Let’s say that you found and successfully onboarded a voice actor. Now comes the crunch: timing. How soon can they start voicing the script? How long will it be before you get the first pass? How much time will revisions take? And what about the post-production of the final version?
Based on our own experience and that of our industry colleagues, we estimate that each of these stages – drafting, revisions, and post-production – requires around 24 to 48 hours. So, recording a 5-minute voiceover tends to even out to around 72 working hours in total (or a little more than three workdays).
What about an AI voiceover?
Basic & Standard AI Voices
These usually need substantial effort to put inflection where it should be.
Premium AI Voices
They’re probably already getting the timbre right about 95 percent of the time and placing emphasis in the right places. A good AI, for instance, might read, ‘You’re probably already aware that humans and AI are VERY different creatures,’ without any special fiddling. You might want to tweak no more than 1-2 sentences out of 10 – say, using quotation marks or ALL CAPS to shift the emphasis slightly. A good-quality AI version of that script would require about 40-60 minutes of time to produce a 5-minute voiceover, but only if you don’t need to rewrite anything.

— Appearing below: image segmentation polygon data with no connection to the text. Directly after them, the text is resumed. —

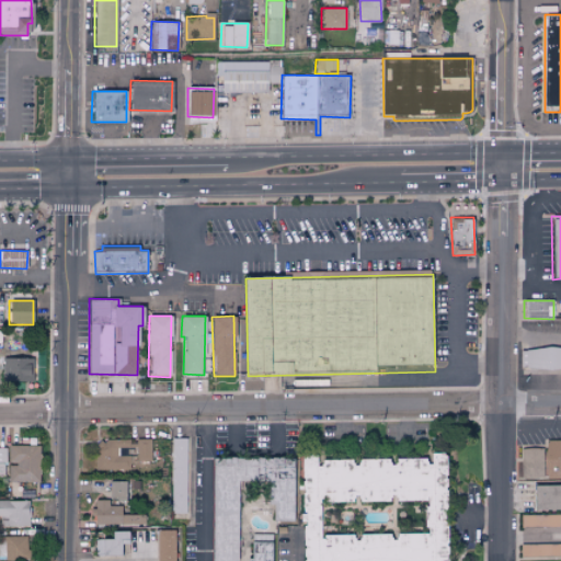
[(560,347),(523,350),(524,369),(560,367),(560,347)]
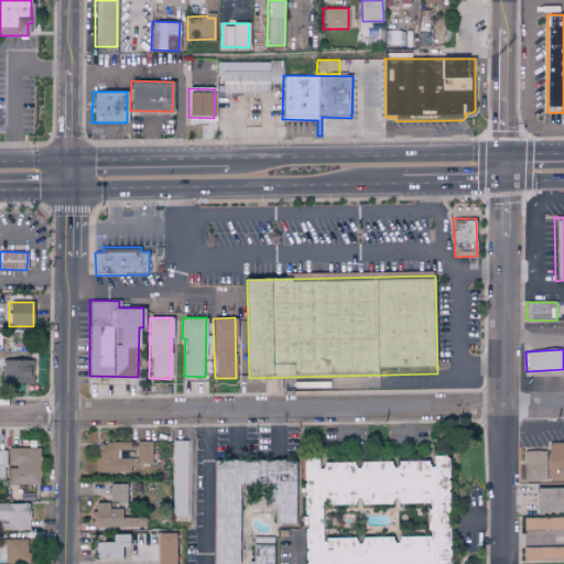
[(3,383),(33,383),(33,360),(3,360),(3,383)]
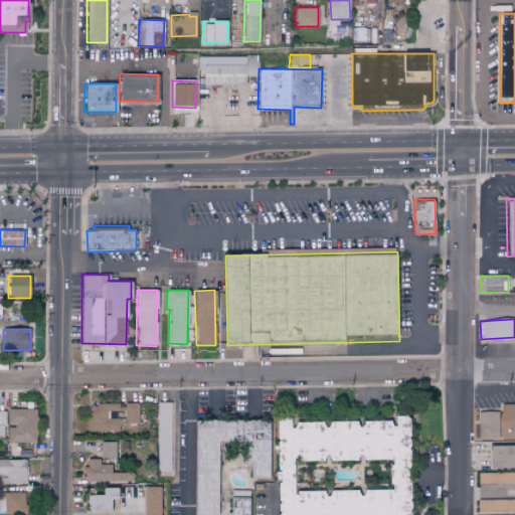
[(171,402),(157,402),(157,471),(170,471),(171,402)]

Comparing AI and Human Voiceovers: Advantages and Disadvantages
Given that AI can produce voiceovers in a matter of minutes, often for free, is there a downside to them?
When it comes to the production of an audio recording, we’ve already explored how and why quality and cost issues can be of utmost importance. However, in our experience, other factors can prove decisive in making a choice between a human or AI voiceover.

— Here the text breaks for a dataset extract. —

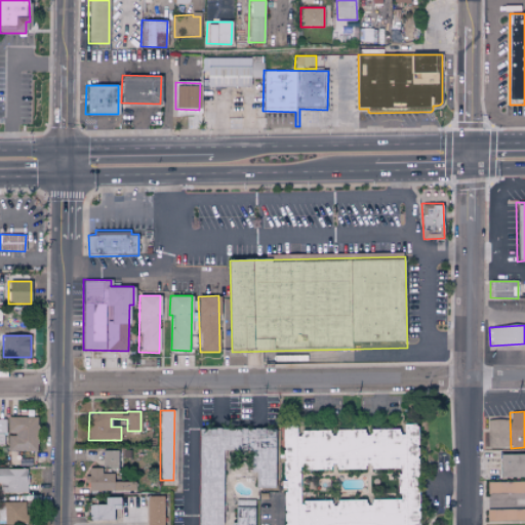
[(37,417),(7,416),(7,434),(7,451),(36,451),(37,417)]
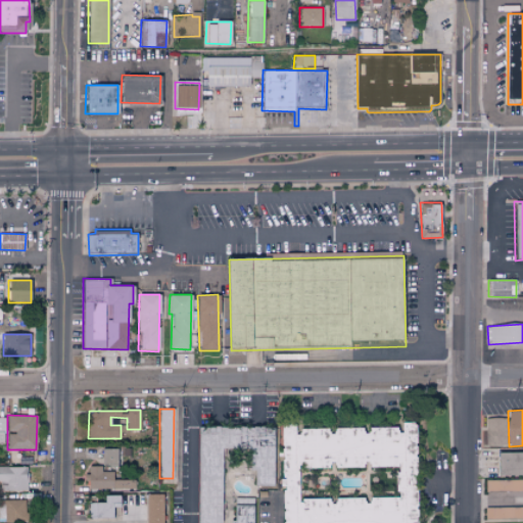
[(281,522),(416,522),(415,422),(399,422),(399,427),(365,427),(330,428),(294,429),(294,424),(280,425),(280,487),(281,487),(281,522)]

Factor | AI Voiceover | Human Voiceover |
Budget |
Generally cheaper A decent AI voiceover will cost $0.2–3.5 per minute |
Considerably more expensive Even though certain voice actors may work at $2–5 per minute, most experts will charge $15 or more per minute |
Time | Nearly instant | Fairly time-consuming |
Editing | Very easy | Hard |
Consistency | High | Medium |
Impact | Low to medium | High |
Originality | Low to medium | High |
Main Findings
Many AI solutions provide voiceovers of differing quality. In general, when projects need results fast, AI is a good solution. AI voiceovers are quick, accurate, and reliable. Despite this, human voices still hold an advantage over AI voices. Humans can add more depth and emotion to a script that helps connect them to the audience. It all comes back to your requirements, budget, and brand ethos, as well as sending the right message to your potential and current customers. The most effective response to the booming world of generative AI might be a decision based on the particular context and your detailed and well-thought-out requirements.